Please give the exosome dose applied to the IMR90 human fibroblast cells, according to the CtBP2 summary below.

PASSAGE PROVIDED ->
- - - - -
A metabolite sensor CtBP2 is secreted in response to shifts in cellular energy status to maintain systemic/organismal health

While intracellular metabolic homeostasis is coordinated by metabolite-sensing molecules, intercellular (cell-to-cell) metabolic harmonization remains underexplored. Here we describe an intercellular (cell-to-cell) communication system regulated by a metabolite sensor C-terminal binding protein 2 (CtBP2). CtBP2 is secreted via exosomes in response to reductive metabolism, which is suppressed by excessive oxidative stress. A series of pro-longevity agents, such as metformin, resveratrol and hydrogen sulfide, induce CtBP2 secretion, and administration of exosome CtBP2 extends lifespan in mice. Consistent with these findings, serum CtBP2 concentrations are higher in human subjects from families with a history of longevity and exhibit an age-dependent decline. Healthspan is also improved by exosome CtBP2 as exemplified by protection against frailty in mice and elevated serum CtBP2 levels are associated with less cardiovascular diseases in human. These health benefits could be attributed to the adequate increase of reduction potentials that induces activation of Forkhead box M1 (FoxM1) and AMP-activated protein kinase (AMPK). Our findings illustrate a metabolic system that presents potential as a target for future clinical applications. Overall design: CtBP2 is a metabolite sensor that accommodate metabolites using its Rossmann fold pocket. We created mouse embryonic fibroblast cells with mutations in CtBP2's Rossmann fold. We isolated exosomes from wild-type MEF or the mutant MEF and treated IMR90 human fibroblast cells with those exosomes (200 microg/ml) for 1.5 days (WT1-4 and Mut1-4, respectively). RNA was isolated and regular RNA-seq was performed.
- - - - -
Stored data:
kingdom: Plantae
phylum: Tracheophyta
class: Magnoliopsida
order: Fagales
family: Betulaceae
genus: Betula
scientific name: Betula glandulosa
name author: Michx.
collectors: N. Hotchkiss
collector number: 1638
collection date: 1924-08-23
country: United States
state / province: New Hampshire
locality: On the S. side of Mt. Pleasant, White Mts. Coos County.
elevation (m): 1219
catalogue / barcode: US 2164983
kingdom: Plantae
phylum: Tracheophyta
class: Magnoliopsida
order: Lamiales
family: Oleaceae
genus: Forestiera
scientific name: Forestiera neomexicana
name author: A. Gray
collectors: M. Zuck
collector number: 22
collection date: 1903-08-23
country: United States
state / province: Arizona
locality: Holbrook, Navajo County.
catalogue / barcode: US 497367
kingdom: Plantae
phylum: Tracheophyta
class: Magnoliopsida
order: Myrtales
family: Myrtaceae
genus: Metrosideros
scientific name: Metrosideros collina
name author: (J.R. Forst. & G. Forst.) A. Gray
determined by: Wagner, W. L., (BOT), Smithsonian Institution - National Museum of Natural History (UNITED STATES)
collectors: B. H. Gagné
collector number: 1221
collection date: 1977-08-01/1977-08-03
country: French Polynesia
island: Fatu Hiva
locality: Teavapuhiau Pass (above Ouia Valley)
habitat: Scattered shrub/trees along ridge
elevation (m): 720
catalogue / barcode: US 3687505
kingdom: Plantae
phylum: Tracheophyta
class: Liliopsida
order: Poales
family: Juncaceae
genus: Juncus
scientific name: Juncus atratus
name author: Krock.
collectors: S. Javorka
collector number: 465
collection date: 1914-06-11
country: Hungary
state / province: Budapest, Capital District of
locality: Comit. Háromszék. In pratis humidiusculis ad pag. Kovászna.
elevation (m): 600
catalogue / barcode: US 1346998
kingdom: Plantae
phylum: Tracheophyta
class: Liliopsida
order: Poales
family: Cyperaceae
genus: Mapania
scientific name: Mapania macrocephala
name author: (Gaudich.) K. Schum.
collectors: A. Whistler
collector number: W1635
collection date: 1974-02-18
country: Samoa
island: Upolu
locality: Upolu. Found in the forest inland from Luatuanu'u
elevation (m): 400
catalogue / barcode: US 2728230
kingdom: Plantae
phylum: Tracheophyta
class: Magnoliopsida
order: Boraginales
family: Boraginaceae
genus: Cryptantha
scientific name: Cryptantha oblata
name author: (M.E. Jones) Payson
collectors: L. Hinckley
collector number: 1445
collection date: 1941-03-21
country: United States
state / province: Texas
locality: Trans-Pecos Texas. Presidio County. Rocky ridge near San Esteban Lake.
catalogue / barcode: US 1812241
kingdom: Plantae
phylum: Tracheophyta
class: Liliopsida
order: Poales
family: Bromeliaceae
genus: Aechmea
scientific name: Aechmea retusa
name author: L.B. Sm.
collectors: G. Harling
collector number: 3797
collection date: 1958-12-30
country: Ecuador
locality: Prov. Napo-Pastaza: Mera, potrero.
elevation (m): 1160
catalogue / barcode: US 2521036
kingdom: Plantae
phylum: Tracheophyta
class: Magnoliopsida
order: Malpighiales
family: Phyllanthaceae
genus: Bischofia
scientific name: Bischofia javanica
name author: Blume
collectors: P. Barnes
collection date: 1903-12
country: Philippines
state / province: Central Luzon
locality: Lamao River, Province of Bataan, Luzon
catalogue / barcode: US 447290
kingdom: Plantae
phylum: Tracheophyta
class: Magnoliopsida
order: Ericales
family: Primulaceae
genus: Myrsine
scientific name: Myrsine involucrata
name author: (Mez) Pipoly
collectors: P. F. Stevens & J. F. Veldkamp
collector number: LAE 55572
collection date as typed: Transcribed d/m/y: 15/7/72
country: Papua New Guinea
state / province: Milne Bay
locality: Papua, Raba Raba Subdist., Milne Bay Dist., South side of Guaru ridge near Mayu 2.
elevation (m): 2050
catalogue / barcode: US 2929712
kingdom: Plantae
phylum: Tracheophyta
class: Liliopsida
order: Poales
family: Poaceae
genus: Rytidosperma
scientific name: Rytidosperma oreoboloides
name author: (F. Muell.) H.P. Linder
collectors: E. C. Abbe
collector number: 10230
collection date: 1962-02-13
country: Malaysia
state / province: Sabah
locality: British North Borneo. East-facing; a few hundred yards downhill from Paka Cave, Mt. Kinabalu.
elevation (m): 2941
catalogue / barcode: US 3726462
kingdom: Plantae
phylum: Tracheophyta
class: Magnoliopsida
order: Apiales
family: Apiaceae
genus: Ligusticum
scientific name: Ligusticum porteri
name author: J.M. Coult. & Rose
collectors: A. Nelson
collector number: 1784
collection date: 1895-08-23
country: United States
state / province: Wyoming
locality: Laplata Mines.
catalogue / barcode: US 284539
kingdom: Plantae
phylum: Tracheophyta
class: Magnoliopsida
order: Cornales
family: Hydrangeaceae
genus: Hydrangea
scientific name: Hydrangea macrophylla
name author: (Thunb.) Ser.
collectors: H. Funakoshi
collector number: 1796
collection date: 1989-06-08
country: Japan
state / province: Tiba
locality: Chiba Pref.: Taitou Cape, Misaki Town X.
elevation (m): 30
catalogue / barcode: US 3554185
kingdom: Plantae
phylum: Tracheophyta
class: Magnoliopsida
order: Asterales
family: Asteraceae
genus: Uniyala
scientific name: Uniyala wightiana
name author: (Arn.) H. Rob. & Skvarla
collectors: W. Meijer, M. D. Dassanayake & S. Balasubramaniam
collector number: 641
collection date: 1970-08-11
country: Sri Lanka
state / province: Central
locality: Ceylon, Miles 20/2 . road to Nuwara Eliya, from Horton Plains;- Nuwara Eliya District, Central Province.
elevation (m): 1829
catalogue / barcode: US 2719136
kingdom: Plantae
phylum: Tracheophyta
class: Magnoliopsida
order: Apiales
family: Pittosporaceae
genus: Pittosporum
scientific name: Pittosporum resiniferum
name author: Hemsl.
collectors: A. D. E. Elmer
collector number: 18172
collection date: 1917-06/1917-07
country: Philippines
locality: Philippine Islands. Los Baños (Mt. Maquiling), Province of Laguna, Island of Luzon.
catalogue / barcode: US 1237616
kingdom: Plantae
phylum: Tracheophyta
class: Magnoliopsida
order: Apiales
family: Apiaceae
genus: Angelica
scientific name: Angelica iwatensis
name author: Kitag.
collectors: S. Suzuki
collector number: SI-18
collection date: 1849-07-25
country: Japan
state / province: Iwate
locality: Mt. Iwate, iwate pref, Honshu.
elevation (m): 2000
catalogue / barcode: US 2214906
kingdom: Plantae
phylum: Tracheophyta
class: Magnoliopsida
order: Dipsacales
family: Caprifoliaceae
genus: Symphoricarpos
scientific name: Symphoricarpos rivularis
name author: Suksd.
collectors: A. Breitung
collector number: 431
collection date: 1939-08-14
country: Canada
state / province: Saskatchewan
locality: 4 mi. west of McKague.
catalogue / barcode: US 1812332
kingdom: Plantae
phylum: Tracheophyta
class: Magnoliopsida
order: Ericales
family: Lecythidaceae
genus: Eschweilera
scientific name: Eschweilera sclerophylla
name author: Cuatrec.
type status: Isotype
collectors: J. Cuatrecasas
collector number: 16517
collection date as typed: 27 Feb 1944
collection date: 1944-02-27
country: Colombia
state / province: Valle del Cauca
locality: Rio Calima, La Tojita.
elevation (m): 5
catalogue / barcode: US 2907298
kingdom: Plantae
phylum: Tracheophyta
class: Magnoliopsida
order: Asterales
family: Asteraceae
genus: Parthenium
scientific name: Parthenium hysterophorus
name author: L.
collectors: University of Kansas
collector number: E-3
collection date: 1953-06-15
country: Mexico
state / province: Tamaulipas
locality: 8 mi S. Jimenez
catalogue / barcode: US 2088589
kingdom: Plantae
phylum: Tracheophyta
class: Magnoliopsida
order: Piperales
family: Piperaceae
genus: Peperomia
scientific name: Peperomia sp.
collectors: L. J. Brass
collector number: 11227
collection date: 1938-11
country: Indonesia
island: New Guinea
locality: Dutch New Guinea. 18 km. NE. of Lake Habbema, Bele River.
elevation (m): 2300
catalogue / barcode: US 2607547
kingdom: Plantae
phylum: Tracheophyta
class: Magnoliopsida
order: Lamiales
- - - - -
REPLY TO THE EXERCISE ->
200 microg/ml